Have the government introduced any energy-saving/rationing measures like shorter work week/days? For example, here all businesses have to close by 8 PM (most don’t).
Bwahahahahahaha. The government wants the great unwashed to spend more time at work, not less.
Them Germans at it again,helping people.
Any thoughts from our German members.
Well it’s preferable to a kick in the nuts.
Much of this is short term help to stop people from going under - which is necessary and welcome. However, the long term plan must be to move the country away from relying on volatile nations for essential supplies. With the Green party being a major part of the current government I was hoping to see more funding for energy efficiency measures and sustainable energy production (that currently accounts for around half of electricity production in Germany but could be far higher).
Effective government works by planning for these kind of external shocks in advance. That’s actually the hard sell because often it means things will be more expensive in the near future. We’ll see what they come up with over the next couple of years.

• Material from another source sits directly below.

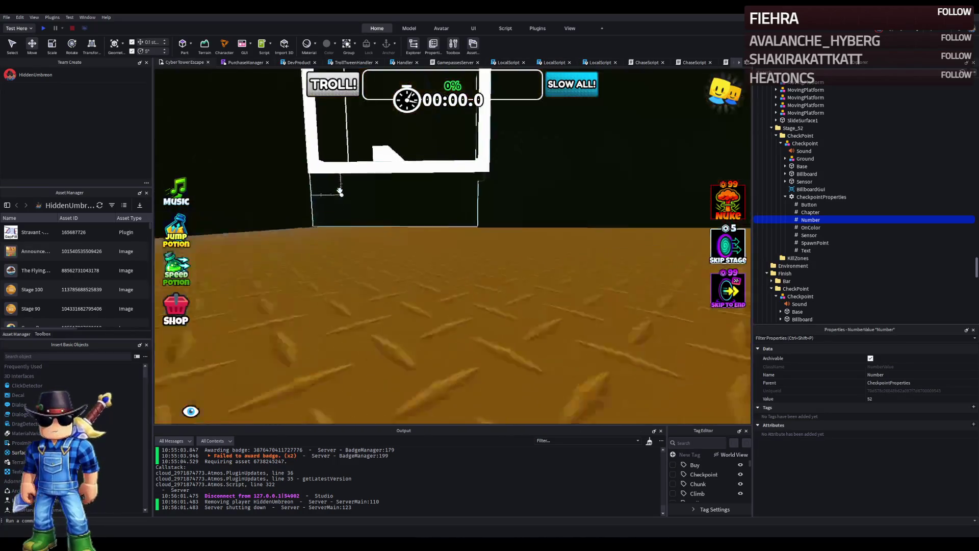
key("w")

There are some decent measures in that, but the devil is really in the details. Even the funding has a lot of question marks and its success depends to a large degree on decisions on the European level, since everything is connected in the energy market. This is the third ‘help package’, I don’t think it will be the last.
It is a tough situation, because people need to get serious about energy efficiency, and therefore the price signal has to be there and strong. But left unfettered, the price shock will have huge distortionary effects and disproportionate adjustment costs. Necessarily, I think most of the policy mix has to be short term. The price signal itself should be setting some of the long term realignment on its way
The problem with relying totally on price is that it hits those in poverty traps hardest. Government backed efficiency schemes are very effective because it can improve the situation of the poorest immensely but every improvement of energy use helps the entire economy. Well, except for power companies but sod them.

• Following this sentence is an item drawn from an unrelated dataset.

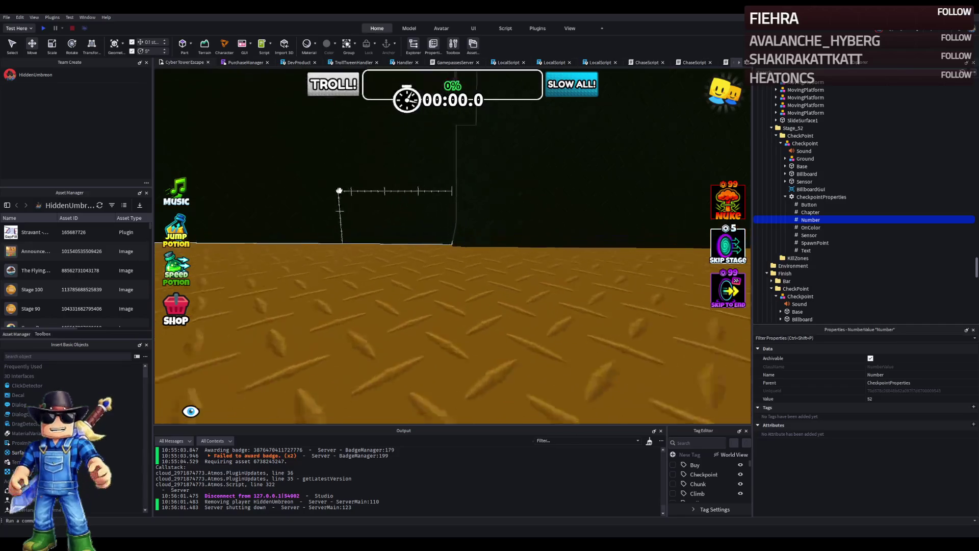
left_click(339, 188)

Poverty traps, and also time frames. Even for people who can afford it, it is just not realistic to assume investments in distributed energy systems and energy efficiency happen overnight. The long term problem is that Britain’s fuel mix is far too reliant on natural gas. The immediate problem is that Russia is deliberately disrupting the power market. For that second problem, the price signal is in fact the problem. It represents a manipulated scarcity, not a real world one.
Power companies can actually do quite well from energy efficiency programs - in a system with marginal cost based pricing, the less they actually have to buy/generate at that highest cost, the better. If they have to fill 1% of demand from the highest marginal cost asset in the stack order, up to 99% of their output is getting that revenue against a lower cost. If they have to fill 40% of demand with that high cost asset, their profit is significantly lower.
Yes, I was thinking more about the producers rather than the middlemen.
I might be misinterpreting this, but they estimated that it would cost 220m EUR to implement. I wonder what the equivalent cost here would be…
Difficult to say but I found this:
https://committees.parliament.uk/publications/6565/documents/71150/default/
The total expenditure of the rail system in 2019–20 was £17.4 billion,
made up of £9.5 billion spent on operating rail passenger services, £7.1 billion spent on
operating infrastructure and £0.9 billion spent on operating freight services and High
Speed 1 (figures do not sum due to rounding). In 2019–20, total rail sector income was
£17.1 billion, of which £5.1 billion was government funding. The remaining £12.0 billion
was earned income, the majority (80%) of which was earned through passenger fares.
That would indicate passenger fares were £9.6 billion but the Spanish scheme would only cover short distance fares (so presumably the likes of Merseyrail but not GNER). I did find that regulated fares (season tickets and the like) account for 40% of fares so that would be around 5 billion. British railways are peculiarly expensive to run for reasons that no one has ever quite determined.
all the leaves on the rails, apparently.
Mentions ‘households’ only. So I guess businesses need to just tread water for 6 months, a year, 2 years, 4 years?
Is the standing charge to be locked as well?
This is a welcome intervention but does this also need to be back dated? I know some have had scary estimates already but don’t know if that has kicked in yet.
A little worried that it took this long for government to understand the issue.
Isn’t part of this deal with the energy companies an agreement that bills will remain at their current level for next 20 - 30 years?
I think there is a plan for businesses too, probably the same one. Seems to be multiple versions being trialled in the media.
Quite possible. The details havent been confirmed yet.